PWR Yamaha’s Yeoman And Whibley Top Classes After Two Enduro Rounds

The quick-fire 2022 Yamaha NZ Enduro Championships’ double-header rounds saw PWR Yamaha’s young gun Wil Yeoman rise, not only to the top of his class, but also very nearly to the top of the overall podium.

The Taupo-based 17-year-old signalled once again that he’s swiftly ascending the national off-road motorcycling ranks when he slotted into second overall behind last year’s outright champion Dylan Yearbury, following the Saturday and Monday rounds near Whanganui.

Yeoman recently finished third overall in the national cross country series and won his 2 Stroke Over class but for the enduro championships’ three rounds he has switched to the 4 Stroke Yamaha YZ250FX. The move to the more powerful Yamaha is to prepare him for the International Six Days Enduro (ISDE) in southern France at the end of August. His PWR Yamaha teammates Tommy Watts and Seth Reardon will also join the three Kiwi teams heading over to do battle against the world’s top enduro riders.

Wil says the opening round on Saturday was held on hilly farmland and pine forest at Upokongaro, which made for a “tricky day of racing in very tough conditions.” While he enjoyed the more open farm test, Yeoman “struggled a little bit in the tighter tests in the trees” but still managed to win his  AA – E2 0-300 4Stroke class and finish 4th overall. 

Competing again two days later, the Moonlight venue hosted tracks weaving through the tight bush, which suited his style more, Yeoman says. 

“I was happy with my times in the tests and enjoyed the track. It was great to get a 2nd overall and another 1st in class. Thank you to all the volunteers out on the tests that make these events possible.”

PWR Team Manager Paul Whibley made a return to racing after 10 months and also got back onboard his Yamaha YZ450FX. He was stoked and a little pleasantly surprised with his 2nd overall result in the first round.
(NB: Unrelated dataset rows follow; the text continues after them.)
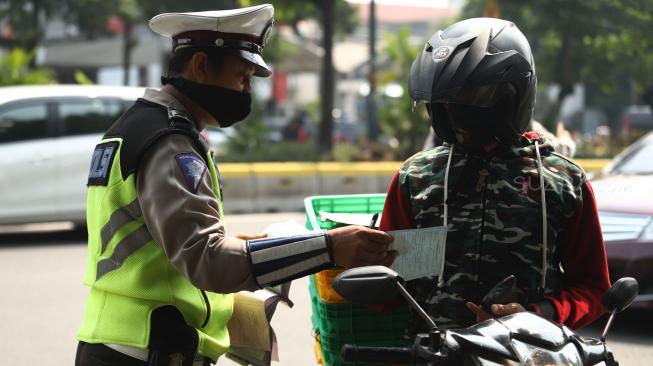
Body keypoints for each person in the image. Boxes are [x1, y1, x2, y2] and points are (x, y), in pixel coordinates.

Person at [75, 5, 395, 366]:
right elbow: (206, 259)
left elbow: (165, 243)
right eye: (241, 77)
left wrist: (263, 244)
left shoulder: (148, 126)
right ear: (200, 66)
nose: (245, 90)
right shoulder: (169, 142)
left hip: (134, 344)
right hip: (140, 351)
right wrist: (328, 249)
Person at [379, 18, 610, 336]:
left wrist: (539, 315)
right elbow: (389, 286)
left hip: (532, 353)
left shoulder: (563, 182)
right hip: (438, 354)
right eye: (446, 105)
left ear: (512, 96)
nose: (456, 116)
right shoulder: (417, 179)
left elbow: (592, 288)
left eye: (473, 102)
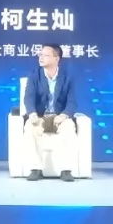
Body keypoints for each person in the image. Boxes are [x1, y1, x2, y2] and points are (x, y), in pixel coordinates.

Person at [22, 44, 78, 182]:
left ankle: (66, 170)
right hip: (40, 116)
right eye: (40, 55)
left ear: (56, 58)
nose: (41, 58)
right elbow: (29, 98)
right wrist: (32, 113)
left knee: (69, 126)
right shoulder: (34, 76)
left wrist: (64, 115)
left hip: (59, 117)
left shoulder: (67, 78)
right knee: (30, 126)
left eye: (45, 55)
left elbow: (72, 102)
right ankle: (35, 169)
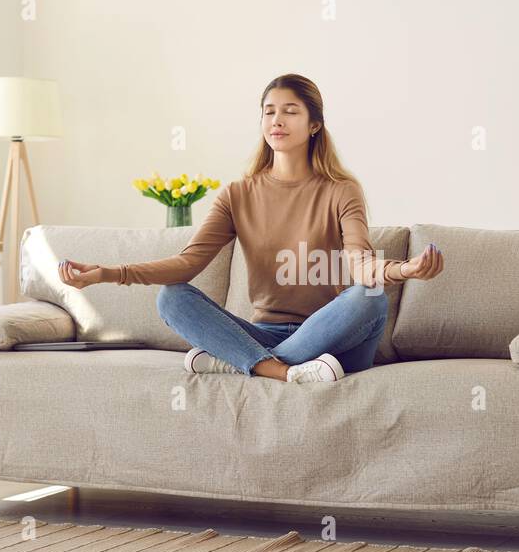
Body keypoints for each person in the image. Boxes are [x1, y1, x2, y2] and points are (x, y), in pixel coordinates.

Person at [59, 73, 444, 382]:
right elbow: (188, 263)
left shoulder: (342, 191)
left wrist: (401, 270)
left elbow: (360, 262)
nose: (277, 119)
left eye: (290, 111)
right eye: (269, 111)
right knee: (171, 297)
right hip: (264, 332)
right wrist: (108, 274)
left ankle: (240, 363)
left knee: (369, 296)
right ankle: (281, 371)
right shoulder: (238, 195)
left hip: (329, 338)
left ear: (314, 125)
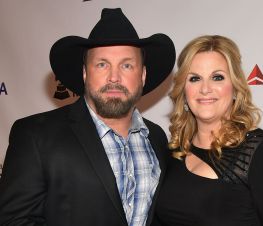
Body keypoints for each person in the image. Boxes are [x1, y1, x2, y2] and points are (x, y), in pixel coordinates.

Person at [0, 8, 175, 226]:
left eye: (127, 65)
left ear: (143, 75)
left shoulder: (157, 138)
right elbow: (15, 221)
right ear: (85, 73)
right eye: (102, 64)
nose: (114, 77)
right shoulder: (35, 135)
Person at [153, 35, 263, 226]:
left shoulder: (258, 152)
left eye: (217, 77)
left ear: (236, 88)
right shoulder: (174, 152)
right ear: (183, 90)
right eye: (195, 78)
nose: (205, 89)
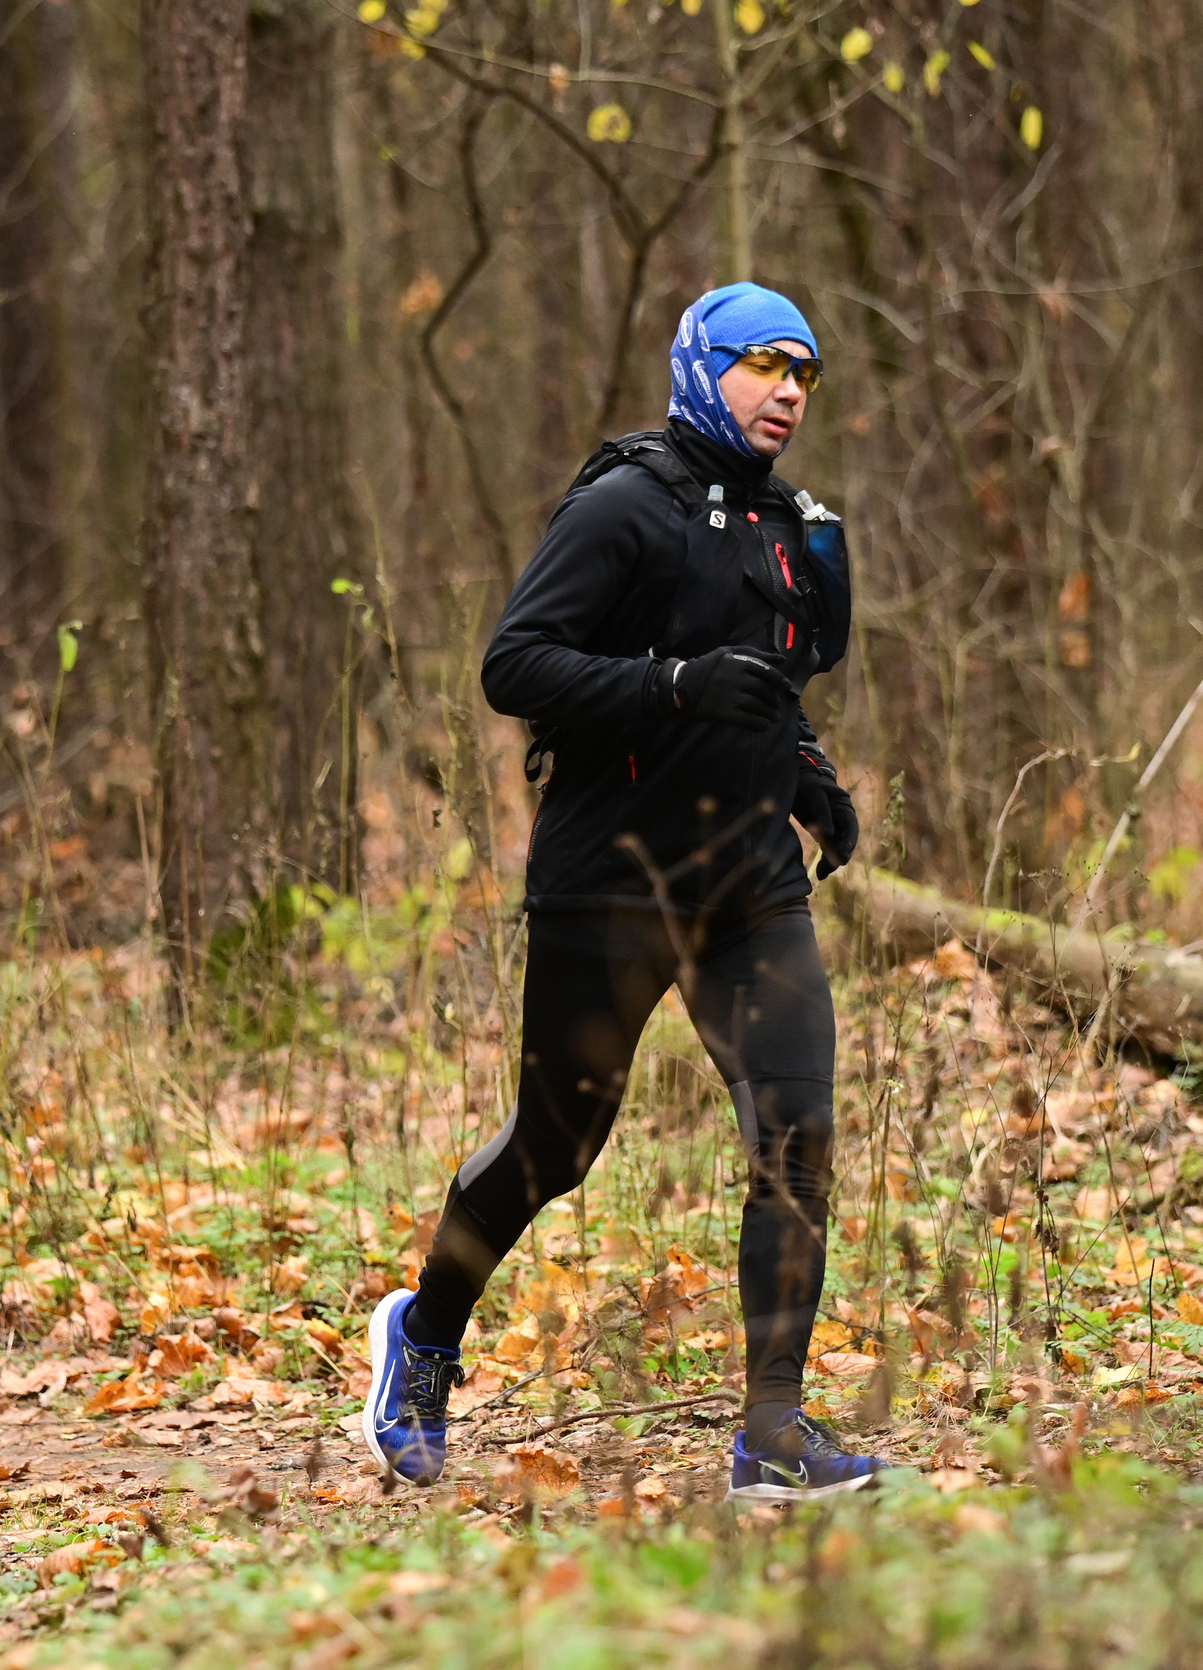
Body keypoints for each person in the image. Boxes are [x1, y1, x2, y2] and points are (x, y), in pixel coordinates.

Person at [362, 284, 878, 1499]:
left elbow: (772, 675)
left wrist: (810, 778)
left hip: (749, 885)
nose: (790, 391)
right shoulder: (622, 506)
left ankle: (771, 1433)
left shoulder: (793, 526)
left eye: (805, 371)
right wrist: (674, 684)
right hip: (612, 881)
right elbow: (514, 663)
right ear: (702, 368)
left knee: (796, 1136)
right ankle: (423, 1336)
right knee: (558, 1144)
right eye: (763, 365)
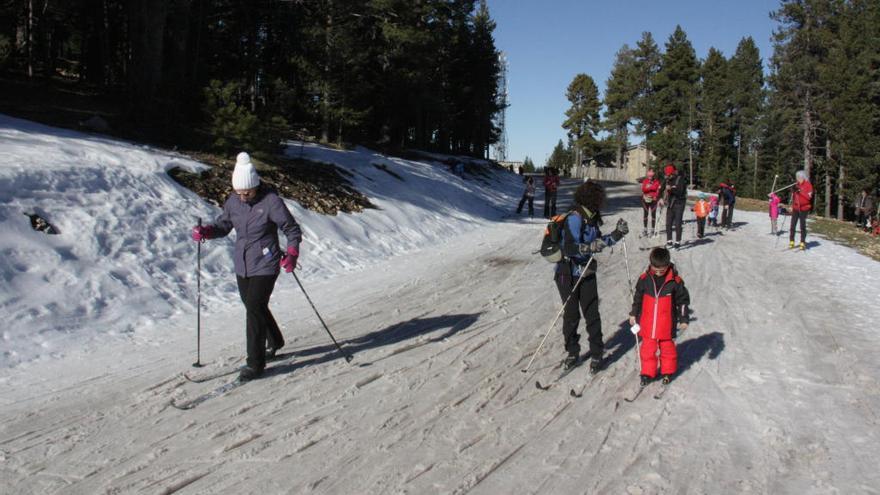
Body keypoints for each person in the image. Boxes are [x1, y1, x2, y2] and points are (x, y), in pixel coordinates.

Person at [191, 152, 303, 381]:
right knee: (253, 305)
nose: (242, 197)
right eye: (239, 192)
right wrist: (207, 232)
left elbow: (292, 229)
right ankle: (275, 340)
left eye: (247, 192)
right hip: (242, 263)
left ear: (256, 186)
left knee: (253, 307)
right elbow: (223, 226)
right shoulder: (233, 202)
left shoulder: (271, 202)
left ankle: (255, 363)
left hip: (266, 262)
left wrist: (291, 253)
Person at [555, 180, 629, 372]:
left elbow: (599, 241)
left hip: (586, 272)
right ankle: (572, 352)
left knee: (592, 314)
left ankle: (597, 353)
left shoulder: (592, 216)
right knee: (571, 315)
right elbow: (570, 247)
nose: (601, 202)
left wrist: (616, 234)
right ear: (592, 199)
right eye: (599, 198)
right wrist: (589, 247)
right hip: (567, 273)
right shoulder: (575, 217)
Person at [629, 247, 690, 386]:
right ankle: (647, 373)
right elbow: (638, 298)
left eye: (661, 270)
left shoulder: (676, 282)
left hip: (666, 324)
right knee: (647, 350)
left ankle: (667, 371)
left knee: (667, 349)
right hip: (648, 323)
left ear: (668, 265)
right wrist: (633, 313)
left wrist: (684, 319)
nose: (657, 273)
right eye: (655, 269)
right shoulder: (645, 279)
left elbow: (683, 302)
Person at [658, 164, 687, 249]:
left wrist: (671, 189)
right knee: (668, 223)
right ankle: (669, 241)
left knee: (677, 223)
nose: (666, 176)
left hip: (679, 203)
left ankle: (677, 242)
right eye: (666, 175)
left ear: (672, 173)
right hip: (670, 204)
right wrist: (660, 198)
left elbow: (680, 192)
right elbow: (661, 189)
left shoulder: (680, 179)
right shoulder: (667, 179)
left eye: (668, 175)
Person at [788, 170, 814, 250]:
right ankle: (791, 241)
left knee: (802, 225)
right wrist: (791, 205)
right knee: (792, 225)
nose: (797, 179)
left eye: (799, 177)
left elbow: (808, 197)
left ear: (803, 177)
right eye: (797, 177)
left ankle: (802, 242)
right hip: (796, 208)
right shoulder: (796, 185)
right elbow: (794, 197)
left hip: (804, 208)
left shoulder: (808, 185)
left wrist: (800, 192)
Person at [640, 169, 661, 236]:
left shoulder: (656, 181)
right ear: (647, 175)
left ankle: (652, 230)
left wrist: (649, 187)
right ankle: (645, 230)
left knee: (653, 214)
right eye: (649, 176)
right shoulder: (645, 181)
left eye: (651, 176)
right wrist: (651, 188)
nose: (650, 178)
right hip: (645, 199)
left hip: (653, 200)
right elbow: (643, 189)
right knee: (645, 214)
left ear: (653, 176)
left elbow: (658, 190)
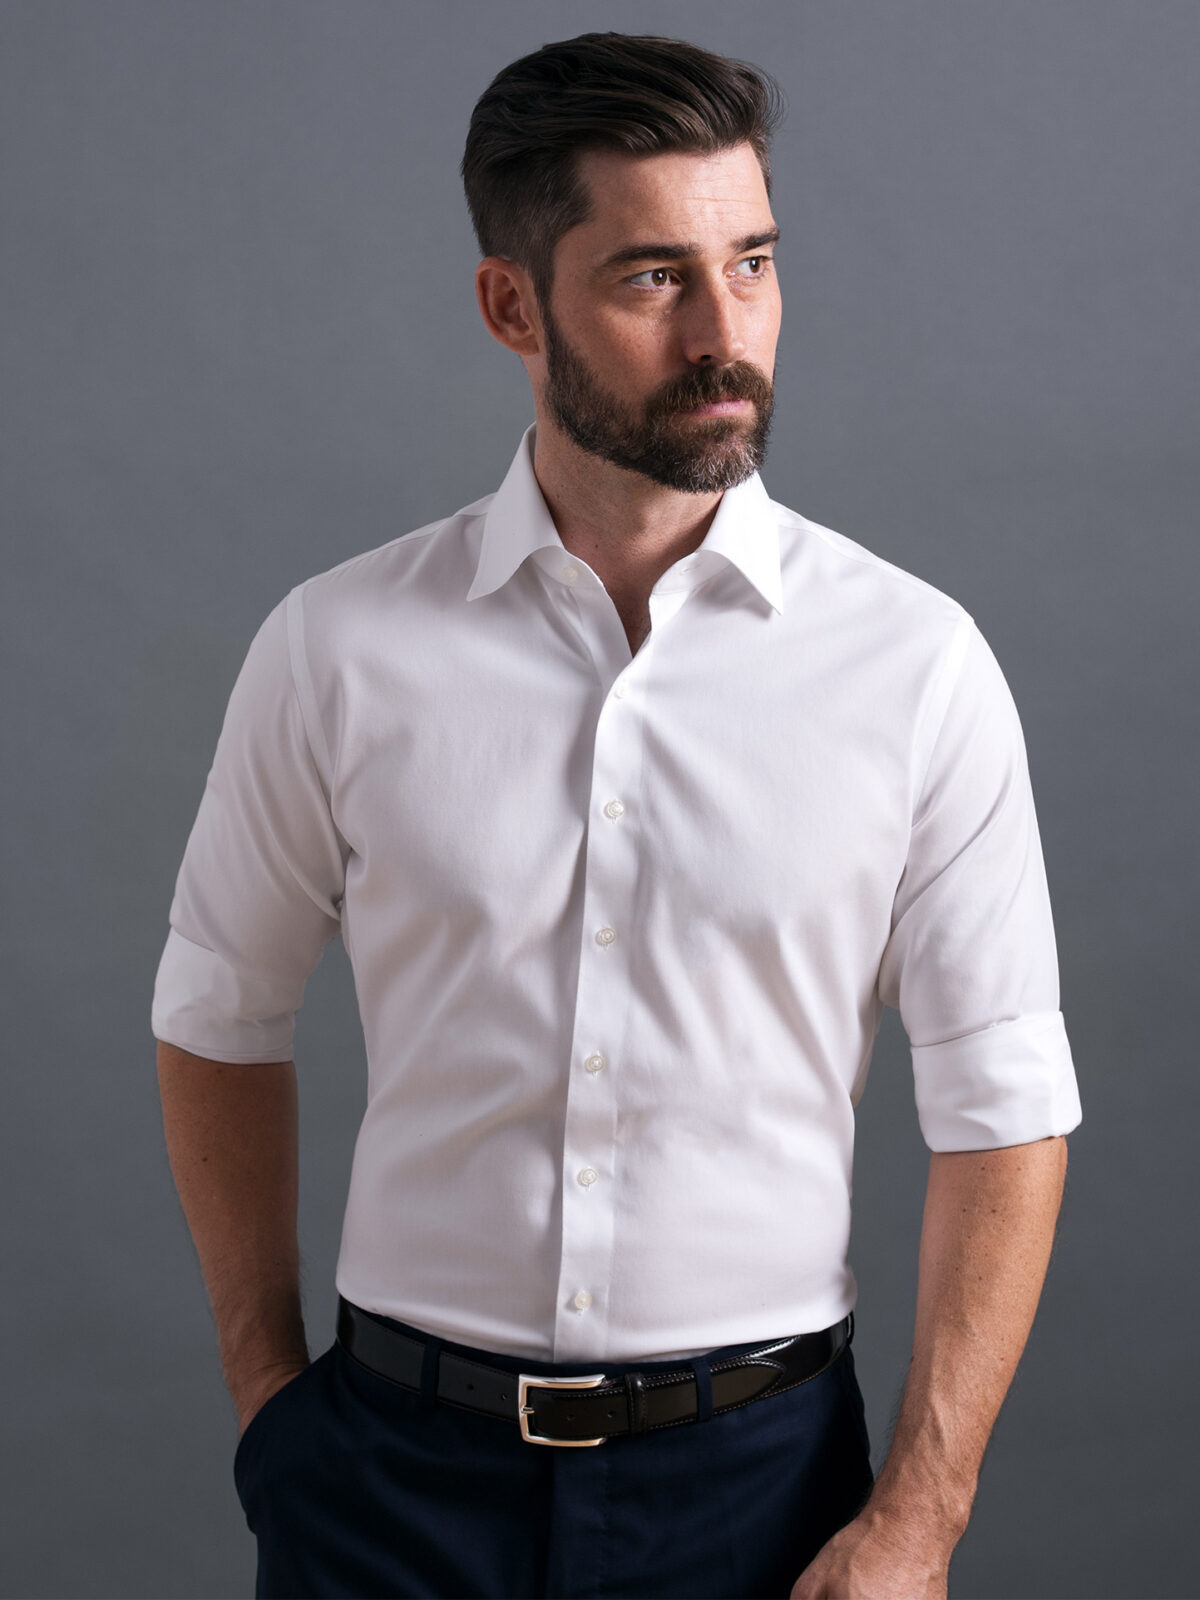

“With a 2nd and 5th overall [on Monday] and two wins in my vet class, I was happy with those results as I haven't been doing a lot of riding. The new bike was working good and my fitness, while not great, got me through two tough days,” Whibley says.

“The Whanganui Club put on a great event with two nice tests. One in farmland and one in the forest, where some nice ruts formed, adding to the challenge. Round two was at Moonshine near Wellington and with the usual slick and rocky terrain, I think we were lucky the early rain cleared,” Whibley says.

Saturday was a poignant day for PWR Yamaha’s Reardon, whose late father, Brian, won the enduro when it was last staged at this Upokongaro venue in 1985.

The Whanganui rider says he enjoyed the tests and “rode a cautious race and stayed on my bike the whole day.”

“The track was technical through the forest and had a fast pace through the farmland TTs. I hoped for a better result that day as I felt good on the bike, but settled for 10th overall and 3rd in the AA – E2 0-300 4Stroke class.

Reardon slipped down one class position after the second round on Monday but moved up four spots overall to finish 6th.

“The day started off with some showers which roughed up the track and it was a bit slippery through loose rock and clay. I felt really good on the bike and through some of the fast paced TTs,” he says.

PWR’s Hawkes Bay-based rider Watts, who recently finished runner-up in the national cross country championship was forced to sit out these first two enduro rounds due to illness. He is hoping to recover in time to compete at the final round in Martinborough this Sunday, June 12.

Despite the previously-scheduled two South Island events being cancelled, riders are still able to discard their one worst result in terms of claiming an individual class win. However, all rounds are counted towards the overall championship.